TASK GOAL —
Go through the entries one line at a time, and gather every line that has the word "conducted".

DATA —
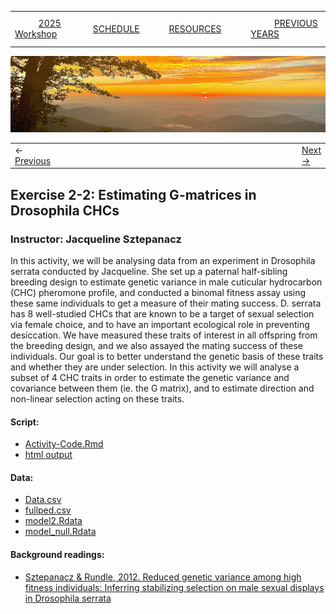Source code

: 
|        |        |        |    |
|--------|---------------------------------------------|--------------------|------------------------------------------|
| &nbsp;&nbsp;&nbsp;&nbsp;&nbsp;&nbsp;&nbsp;&nbsp;&nbsp; [2025 Workshop](/index.html) &nbsp;&nbsp;&nbsp;&nbsp;&nbsp;&nbsp;&nbsp;&nbsp;&nbsp; | &nbsp;&nbsp;&nbsp;&nbsp;&nbsp;&nbsp;&nbsp;&nbsp;&nbsp;&nbsp;&nbsp;&nbsp; [SCHEDULE](/2025/schedule.html) &nbsp;&nbsp;&nbsp;&nbsp;&nbsp;&nbsp;&nbsp;&nbsp;&nbsp; | &nbsp;&nbsp;&nbsp;&nbsp;&nbsp;&nbsp;&nbsp;&nbsp;&nbsp;&nbsp;&nbsp;&nbsp; [RESOURCES](/2025/resources.html) &nbsp;&nbsp;&nbsp;&nbsp;&nbsp;&nbsp;&nbsp;&nbsp;&nbsp; | &nbsp;&nbsp;&nbsp;&nbsp;&nbsp;&nbsp;&nbsp;&nbsp;&nbsp; [PREVIOUS YEARS](2025/previous.html) &nbsp;&nbsp;&nbsp;&nbsp;&nbsp;&nbsp; |


<div align="left">
<img src="/media/SWVirginiaMtns.jpg" alt="[Southwest Virginia Mountains]">
</div>


<table><tr><td>&larr; <a href="/2025/lecture2-3/lecture2-3.html">Previous</a></td><td width="772">&nbsp;</td><td> <a href="/2025/lecture2-4/lecture2-4.html">Next &rarr;</a></td></tr></table>


## Exercise 2-2: Estimating G-matrices in Drosophila CHCs ##

### Instructor: Jacqueline Sztepanacz ###
  
In this activity, we will be analysing data from an experiment in Drosophila 
serrata conducted by Jacqueline. She set up a paternal half-sibling breeding 
design to estimate genetic variance in male cuticular hydrocarbon (CHC) 
pheromone profile, and conducted a binomal fitness assay using these same 
individuals to get a measure of their mating success. D. serrata has 8 
well-studied CHCs that are known to be a target of sexual selection via 
female choice, and to have an important ecological role in preventing 
desiccation. We have measured these traits of interest in all offspring 
from the breeding design, and we also assayed the mating success of these 
individuals. Our goal is to better understand the genetic basis of these 
traits and whether they are under selection. In this activity we will analyse 
a subset of 4 CHC traits in order to estimate the genetic variance and 
covariance between them (ie. the G matrix), and to estimate direction and 
non-linear selection acting on these traits.

#### Script: ####
* [Activity-Code.Rmd](/2025/exercise2-2/Activity-Code.Rmd)
* [html output](/2025/exercise2-2/Activity-Code.html)
  
#### Data: ####
* [Data.csv](/2025/exercise2-2/Data.csv)
* [fullped.csv](/2025/exercise2-2/fullped.csv)
* [model2.Rdata](/2025/exercise2-2/model2.Rdata)
* [model_null.Rdata](/2025/exercise2-2/model_null.Rdata)
  

#### Background readings:  ####
* [Sztepanacz & Rundle, 2012. Reduced genetic variance among high fitness individuals: Inferring stabilizing selection on male sexual displays in Drosophila serrata](/papers/SztepanaczRundle2012ReducedGeneticVarianceAmongHighFitnessIndividuals.pdf)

SOLVED PROBLEM —
serrata conducted by Jacqueline. She set up a paternal half-sibling breeding 
pheromone profile, and conducted a binomal fitness assay using these same 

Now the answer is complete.